La piraterie informatique est l’autre face de la pièce de la numérisation des entreprises. Un revers de la médaille qui coûte excessivement cher aux firmes en termes de fonctionnement et de compétitivité. En effet, un système informatique neutralisé par un fichier corrompu remet en cause de nombreuses années d’investissements. Or, ce sont les courriels qui servent de point d’accès à l’entreprise, pour les hackers. Il est alors essentiel de renforcer la sécurisation des mails à travers des solutions innovantes.

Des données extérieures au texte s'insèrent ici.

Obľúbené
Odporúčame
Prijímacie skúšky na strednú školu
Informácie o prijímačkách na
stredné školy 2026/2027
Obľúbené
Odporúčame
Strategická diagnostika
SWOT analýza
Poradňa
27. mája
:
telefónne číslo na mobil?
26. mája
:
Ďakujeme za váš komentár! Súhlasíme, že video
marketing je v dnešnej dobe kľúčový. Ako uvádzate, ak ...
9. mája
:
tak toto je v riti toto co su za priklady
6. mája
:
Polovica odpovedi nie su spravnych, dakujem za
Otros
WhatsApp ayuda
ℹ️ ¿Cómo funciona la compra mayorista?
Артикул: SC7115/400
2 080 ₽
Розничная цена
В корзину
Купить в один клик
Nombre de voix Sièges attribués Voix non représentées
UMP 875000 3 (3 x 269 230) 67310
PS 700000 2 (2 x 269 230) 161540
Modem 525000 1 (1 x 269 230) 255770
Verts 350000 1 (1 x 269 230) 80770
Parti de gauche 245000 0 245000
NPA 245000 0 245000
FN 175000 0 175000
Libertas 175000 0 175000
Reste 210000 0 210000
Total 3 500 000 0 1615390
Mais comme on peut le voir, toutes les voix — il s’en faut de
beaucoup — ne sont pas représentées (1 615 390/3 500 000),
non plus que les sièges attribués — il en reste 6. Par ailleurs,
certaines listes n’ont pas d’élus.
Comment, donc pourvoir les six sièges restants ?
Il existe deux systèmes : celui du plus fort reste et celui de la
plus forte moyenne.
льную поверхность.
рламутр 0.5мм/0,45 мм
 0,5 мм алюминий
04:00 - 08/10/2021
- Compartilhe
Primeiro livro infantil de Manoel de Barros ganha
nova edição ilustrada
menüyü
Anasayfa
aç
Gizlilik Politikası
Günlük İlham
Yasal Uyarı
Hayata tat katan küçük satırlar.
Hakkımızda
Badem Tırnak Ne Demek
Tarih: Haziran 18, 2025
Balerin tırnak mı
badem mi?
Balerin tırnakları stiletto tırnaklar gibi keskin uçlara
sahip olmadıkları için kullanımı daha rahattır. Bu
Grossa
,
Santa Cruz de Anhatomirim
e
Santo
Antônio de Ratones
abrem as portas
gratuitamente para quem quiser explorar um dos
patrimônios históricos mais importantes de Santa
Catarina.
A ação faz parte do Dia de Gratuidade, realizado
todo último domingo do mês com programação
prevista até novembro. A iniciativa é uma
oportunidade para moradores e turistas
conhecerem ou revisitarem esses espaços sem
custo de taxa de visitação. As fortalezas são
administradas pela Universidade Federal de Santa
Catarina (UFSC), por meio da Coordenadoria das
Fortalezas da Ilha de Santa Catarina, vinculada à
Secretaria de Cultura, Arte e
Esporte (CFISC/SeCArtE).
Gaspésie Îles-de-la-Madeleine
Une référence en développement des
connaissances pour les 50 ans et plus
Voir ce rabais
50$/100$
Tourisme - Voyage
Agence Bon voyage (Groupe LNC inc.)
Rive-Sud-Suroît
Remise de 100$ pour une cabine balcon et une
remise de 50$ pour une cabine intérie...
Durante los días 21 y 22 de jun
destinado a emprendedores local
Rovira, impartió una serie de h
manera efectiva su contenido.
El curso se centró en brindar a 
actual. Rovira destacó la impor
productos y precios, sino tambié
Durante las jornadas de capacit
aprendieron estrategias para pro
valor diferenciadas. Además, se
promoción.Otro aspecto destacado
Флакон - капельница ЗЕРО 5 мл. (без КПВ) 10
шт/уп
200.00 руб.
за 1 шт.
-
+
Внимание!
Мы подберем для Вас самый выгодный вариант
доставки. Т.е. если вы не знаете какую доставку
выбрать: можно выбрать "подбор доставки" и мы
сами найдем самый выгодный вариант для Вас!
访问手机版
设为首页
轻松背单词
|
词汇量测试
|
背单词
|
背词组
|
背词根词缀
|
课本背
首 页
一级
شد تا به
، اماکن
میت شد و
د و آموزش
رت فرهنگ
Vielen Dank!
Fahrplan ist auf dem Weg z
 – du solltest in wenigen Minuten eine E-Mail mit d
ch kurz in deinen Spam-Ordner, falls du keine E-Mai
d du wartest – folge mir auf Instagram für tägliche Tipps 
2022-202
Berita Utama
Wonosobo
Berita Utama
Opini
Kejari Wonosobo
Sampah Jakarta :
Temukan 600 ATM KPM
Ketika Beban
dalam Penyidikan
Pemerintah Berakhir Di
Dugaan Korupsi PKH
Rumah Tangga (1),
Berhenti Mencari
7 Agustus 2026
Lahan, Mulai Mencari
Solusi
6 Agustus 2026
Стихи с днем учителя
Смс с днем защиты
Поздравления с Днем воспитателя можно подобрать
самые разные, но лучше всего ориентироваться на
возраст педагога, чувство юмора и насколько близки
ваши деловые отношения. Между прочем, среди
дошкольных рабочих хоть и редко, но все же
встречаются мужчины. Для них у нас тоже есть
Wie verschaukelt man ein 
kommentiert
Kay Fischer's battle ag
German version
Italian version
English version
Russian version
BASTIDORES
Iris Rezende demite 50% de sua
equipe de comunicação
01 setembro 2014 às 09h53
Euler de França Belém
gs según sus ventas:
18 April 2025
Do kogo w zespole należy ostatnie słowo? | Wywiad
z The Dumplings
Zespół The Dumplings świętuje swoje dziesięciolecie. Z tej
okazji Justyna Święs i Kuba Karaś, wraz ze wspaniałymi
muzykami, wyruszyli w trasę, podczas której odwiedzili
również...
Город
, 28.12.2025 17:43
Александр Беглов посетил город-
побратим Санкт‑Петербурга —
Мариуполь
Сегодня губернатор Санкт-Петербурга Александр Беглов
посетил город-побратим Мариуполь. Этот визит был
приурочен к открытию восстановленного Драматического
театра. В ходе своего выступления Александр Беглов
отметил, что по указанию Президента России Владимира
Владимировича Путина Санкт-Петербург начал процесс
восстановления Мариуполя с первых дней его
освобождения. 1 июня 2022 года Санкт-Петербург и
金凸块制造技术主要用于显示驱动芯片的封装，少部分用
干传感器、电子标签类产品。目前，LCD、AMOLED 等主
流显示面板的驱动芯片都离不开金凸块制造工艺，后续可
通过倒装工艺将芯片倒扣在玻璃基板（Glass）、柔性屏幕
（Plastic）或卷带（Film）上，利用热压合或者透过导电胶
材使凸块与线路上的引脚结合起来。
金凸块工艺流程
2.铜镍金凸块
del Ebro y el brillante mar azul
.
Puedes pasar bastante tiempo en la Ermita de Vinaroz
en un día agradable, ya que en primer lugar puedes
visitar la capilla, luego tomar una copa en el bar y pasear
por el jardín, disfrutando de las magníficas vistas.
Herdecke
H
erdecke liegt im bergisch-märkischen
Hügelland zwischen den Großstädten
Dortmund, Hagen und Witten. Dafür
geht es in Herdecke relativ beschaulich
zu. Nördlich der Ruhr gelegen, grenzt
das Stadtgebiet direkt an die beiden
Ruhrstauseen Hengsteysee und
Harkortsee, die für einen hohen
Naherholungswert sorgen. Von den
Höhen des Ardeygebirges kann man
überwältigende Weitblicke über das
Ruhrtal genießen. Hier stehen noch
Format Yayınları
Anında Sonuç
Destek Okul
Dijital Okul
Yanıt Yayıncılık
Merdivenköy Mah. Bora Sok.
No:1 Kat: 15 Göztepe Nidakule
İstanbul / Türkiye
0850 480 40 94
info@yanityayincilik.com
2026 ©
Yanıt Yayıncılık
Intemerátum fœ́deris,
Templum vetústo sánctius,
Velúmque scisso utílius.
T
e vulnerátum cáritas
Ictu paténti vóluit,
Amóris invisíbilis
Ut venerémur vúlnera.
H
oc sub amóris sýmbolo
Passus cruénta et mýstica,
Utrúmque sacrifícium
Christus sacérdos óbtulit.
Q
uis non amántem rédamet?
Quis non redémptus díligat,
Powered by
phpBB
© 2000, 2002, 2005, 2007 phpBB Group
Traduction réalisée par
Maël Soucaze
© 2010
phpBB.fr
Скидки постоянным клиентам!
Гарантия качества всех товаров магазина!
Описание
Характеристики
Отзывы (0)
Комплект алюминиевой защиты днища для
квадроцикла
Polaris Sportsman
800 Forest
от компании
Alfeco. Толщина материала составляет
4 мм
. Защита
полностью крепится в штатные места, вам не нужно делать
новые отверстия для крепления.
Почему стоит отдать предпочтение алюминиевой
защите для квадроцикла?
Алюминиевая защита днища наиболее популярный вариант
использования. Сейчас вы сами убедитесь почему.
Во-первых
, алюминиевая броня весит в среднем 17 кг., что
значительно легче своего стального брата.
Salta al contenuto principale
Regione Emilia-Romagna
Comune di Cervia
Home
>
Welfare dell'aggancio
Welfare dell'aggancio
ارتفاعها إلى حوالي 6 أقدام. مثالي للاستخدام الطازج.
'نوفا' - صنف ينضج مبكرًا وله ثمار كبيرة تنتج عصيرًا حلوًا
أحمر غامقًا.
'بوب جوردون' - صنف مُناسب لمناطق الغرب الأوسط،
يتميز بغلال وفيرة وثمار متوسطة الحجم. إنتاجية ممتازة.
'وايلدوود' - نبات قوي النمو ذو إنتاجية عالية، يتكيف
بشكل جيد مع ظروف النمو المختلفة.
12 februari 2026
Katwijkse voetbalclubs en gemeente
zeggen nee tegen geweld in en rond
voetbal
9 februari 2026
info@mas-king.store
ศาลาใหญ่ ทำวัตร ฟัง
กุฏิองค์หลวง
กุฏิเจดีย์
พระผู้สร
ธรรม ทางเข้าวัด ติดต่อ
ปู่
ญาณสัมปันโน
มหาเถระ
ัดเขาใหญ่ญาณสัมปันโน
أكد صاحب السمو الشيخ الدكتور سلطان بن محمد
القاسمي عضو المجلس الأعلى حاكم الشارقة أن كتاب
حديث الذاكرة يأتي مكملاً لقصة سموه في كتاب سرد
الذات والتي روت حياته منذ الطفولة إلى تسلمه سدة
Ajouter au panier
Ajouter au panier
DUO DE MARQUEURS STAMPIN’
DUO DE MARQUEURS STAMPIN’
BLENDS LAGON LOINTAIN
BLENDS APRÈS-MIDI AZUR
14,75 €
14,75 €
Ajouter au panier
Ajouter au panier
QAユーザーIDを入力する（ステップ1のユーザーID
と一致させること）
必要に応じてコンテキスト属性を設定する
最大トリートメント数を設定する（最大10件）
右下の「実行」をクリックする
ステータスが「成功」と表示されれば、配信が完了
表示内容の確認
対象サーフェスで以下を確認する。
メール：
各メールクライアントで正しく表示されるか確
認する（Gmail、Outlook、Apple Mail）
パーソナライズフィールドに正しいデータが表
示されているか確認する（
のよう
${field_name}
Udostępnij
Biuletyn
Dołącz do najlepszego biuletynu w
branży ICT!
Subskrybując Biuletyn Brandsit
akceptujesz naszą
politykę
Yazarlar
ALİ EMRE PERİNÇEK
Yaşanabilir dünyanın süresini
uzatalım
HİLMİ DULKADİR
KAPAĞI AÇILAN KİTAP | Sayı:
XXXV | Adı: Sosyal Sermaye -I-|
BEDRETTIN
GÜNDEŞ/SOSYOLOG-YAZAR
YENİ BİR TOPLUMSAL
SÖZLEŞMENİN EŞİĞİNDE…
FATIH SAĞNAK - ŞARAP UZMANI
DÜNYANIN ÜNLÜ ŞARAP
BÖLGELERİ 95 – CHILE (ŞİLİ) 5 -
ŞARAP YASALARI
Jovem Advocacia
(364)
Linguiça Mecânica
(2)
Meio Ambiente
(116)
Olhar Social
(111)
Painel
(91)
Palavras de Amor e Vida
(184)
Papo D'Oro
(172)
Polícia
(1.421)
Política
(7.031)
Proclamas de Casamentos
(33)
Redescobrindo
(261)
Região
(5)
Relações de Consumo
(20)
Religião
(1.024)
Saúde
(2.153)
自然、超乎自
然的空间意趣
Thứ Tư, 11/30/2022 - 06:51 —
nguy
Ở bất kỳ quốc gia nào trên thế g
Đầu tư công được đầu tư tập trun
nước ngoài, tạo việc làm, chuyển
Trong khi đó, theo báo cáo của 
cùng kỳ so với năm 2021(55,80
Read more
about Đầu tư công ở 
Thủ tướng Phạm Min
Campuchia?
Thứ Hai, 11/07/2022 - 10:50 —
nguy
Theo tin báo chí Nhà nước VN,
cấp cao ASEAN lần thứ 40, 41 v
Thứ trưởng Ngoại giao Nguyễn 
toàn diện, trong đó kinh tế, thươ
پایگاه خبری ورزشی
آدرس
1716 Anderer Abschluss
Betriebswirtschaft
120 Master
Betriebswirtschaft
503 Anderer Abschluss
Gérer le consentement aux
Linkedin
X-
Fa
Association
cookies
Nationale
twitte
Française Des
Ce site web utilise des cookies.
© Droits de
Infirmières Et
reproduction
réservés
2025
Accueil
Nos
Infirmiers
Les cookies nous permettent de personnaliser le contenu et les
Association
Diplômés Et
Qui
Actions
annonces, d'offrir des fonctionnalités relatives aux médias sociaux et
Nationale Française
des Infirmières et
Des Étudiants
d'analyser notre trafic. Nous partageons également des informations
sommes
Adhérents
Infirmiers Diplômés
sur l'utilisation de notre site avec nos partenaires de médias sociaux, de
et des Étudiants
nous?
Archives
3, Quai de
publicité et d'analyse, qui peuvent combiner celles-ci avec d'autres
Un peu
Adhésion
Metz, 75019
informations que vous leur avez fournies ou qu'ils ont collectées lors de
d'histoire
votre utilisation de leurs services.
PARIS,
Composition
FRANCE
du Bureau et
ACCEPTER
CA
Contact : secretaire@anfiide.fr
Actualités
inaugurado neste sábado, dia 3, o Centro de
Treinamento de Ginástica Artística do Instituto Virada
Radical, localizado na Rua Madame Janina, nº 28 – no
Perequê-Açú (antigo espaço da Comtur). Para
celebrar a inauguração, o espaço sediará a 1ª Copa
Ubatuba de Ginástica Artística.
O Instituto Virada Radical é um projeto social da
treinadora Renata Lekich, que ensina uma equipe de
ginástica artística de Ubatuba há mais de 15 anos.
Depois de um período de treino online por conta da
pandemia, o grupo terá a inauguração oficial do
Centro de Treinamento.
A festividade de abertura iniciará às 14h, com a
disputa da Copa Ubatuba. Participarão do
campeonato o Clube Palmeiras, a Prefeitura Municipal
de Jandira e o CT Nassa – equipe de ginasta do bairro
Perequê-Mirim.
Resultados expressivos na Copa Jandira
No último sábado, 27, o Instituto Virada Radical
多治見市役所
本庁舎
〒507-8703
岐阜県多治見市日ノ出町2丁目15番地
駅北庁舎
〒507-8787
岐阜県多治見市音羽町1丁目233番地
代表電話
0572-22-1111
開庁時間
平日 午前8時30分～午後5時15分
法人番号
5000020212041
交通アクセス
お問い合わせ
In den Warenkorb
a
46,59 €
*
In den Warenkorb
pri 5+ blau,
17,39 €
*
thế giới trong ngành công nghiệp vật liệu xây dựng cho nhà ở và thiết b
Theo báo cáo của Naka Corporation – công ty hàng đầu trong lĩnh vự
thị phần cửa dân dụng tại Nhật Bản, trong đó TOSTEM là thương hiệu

Qu’est-ce qu’un programme malveillant ?

Avant d’en arriver à l’utilité du service susmentionné, il faudrait élucider la notion de programme malveillant. En effet, comme son nom l’indique, il s’agit d’un fichier numérique conçu pour désorganiser un réseau informatique. Il peut aussi être destiné à en prendre simplement contrôle pour du chantage. Généralement, ce programme, encore dénommé pourriciel, est introduit dans le système à l’insu du propriétaire. Il se présente d’ailleurs sous diverses formes.

 

Les backdoors

« Porte dérobée » en français, cette catégorie de programme infecté est intégrée aux applications installées sur le poste de travail de l’utilisateur. Celui-ci en ignore malheureusement l’existence. De tels logiciels sont en principe transmis par e-mail aux salariés, via des liens. Une fois ouvert, le logiciel devient une porte d’entrée aux intrusions de toutes sortes. De ce fait, les pirates prennent contrôle du système de l’entreprise pour en soutirer des informations sensibles.